NewsBites: Handgun Haters

Handgun Haters. Small bands of gun control activists held a "Silent March" on May 2, laying empty shoes at the doors of gun companies, and attracted stories on all the networks. But five months ago, the annual March for Life in Washington drew "tens of thousands" (according to Associated Press), but the networks ignored it. On TV, the pro-life protest was the real Silent March.

Brian Williams began the May 2 NBC Nightly News: "Tonight in a number of American cities and towns, there is exhaustion after a day spent making a point about what many consider one of America's biggest domestic threats: Handguns."

Reporter Stan Bernard continued: "Just this week the protesters' claim that guns are too available to young people was supported by a week-long shooting spree in Hanes City, Florida. Three teenagers have been charged with killing two and wounding seven. And the recent school shootings in Jonesboro, Arkansas and Edinboro, Pennsylvania all provide a background of pain to today's protests."

On that night's CBS Evening News, Elizabeth Kaledin began: "These are shoes no one would want to fill. More than 5000 pairs of them belonging to children killed by gunfire in one year. They are on display in Springfield, Massachusetts today as part of a new campaign to hold gun makers accountable, not only for the cost in lives gun violence brings, but the cost in dollars as well. "Kaledin aired three gun-control soundbites and recounted the expensive recovery of one victim. Like Bernard, Kaledin aired one soundbite from a "gun industry lobbyist," but concluded: "These protesters say unless these gunmakers take more responsibility for their product we will all keep on paying in more ways than one."

Radical Cheek? Despite the Cold War's recent end, reporters greeted a glossy new version of The Communist Manifesto not as the frightening re-emergence of a murderous ideology, but as a cheeky bit of radical chic.

ABC's Anderson Cooper began his May 2 World News Tonight report: "It's not easy being a communist in America today. "Cooper seemed surprised that "At New York University this weekend some very earnest academics have gathered to praise Marx, not to bury him. "Cooper said cheekily: "At Revolution Books, New York 's only Marxist-Leninist-Maoist bookstore, they're, well, tickled pink by all the attention."

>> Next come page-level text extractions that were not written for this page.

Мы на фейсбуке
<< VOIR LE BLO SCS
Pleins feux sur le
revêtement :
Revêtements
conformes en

On April 20, Washington Post reporter Paula Span relayed the marketing vision of Verso's Colin Robinson, with Madison Avenue mannequins lifting the Manifesto in store windows. Span suggested: "Why couldn't Marx, who did have a way with words....be the next out-of-fashion political philosopher to stage a comeback?" Why not Hitler with Mein Kampf?

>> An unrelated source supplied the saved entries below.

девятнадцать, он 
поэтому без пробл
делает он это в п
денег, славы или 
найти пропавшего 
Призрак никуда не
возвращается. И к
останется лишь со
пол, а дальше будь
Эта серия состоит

Reporters even find "first-edition" communists adorable. New York Times reporter Sara Rimer profiled a Los Angeles old age home for "former communists, still-staunch socialists, liberals, intellectuals and other freethinkers." After noting that Sunset Home's library was graced with a bust of Lenin, Rimer gushed: "Their sympathies remain with workers everywhere." Rimer didn't ask whether their "sympathy" extended to the Cossacks butchered on Lenin's orders in 1919.

What Is Bipartisan? CNN often identifies the McCain-Feingold bill as "bipartisan" campaign reform. But when there is bipartisan support for a conservative idea, like partial privatization of Social Security, CNN called it "contentious."

When the House killed a version of McCain-Feingold, CNN's Brooks Jackson reported on the March 30 The World Today: "Speaker Newt Gingrich attending a Congressman's funeral in New Mexico today also wants to bury a bipartisan bill that would ban soft money contributions to political parties."

On the April 28 The World Today, Wolf Blitzer opined: "One contentious option involves privatizing some parts of Social Security." Blitzer ignored proof of bipartisanship: support from Democratic Senators Daniel Patrick Moynihan and Bob Kerrey and an August 1997 Democratic Leadership Council poll which showed 73 percent of Democrats support some form of privatization.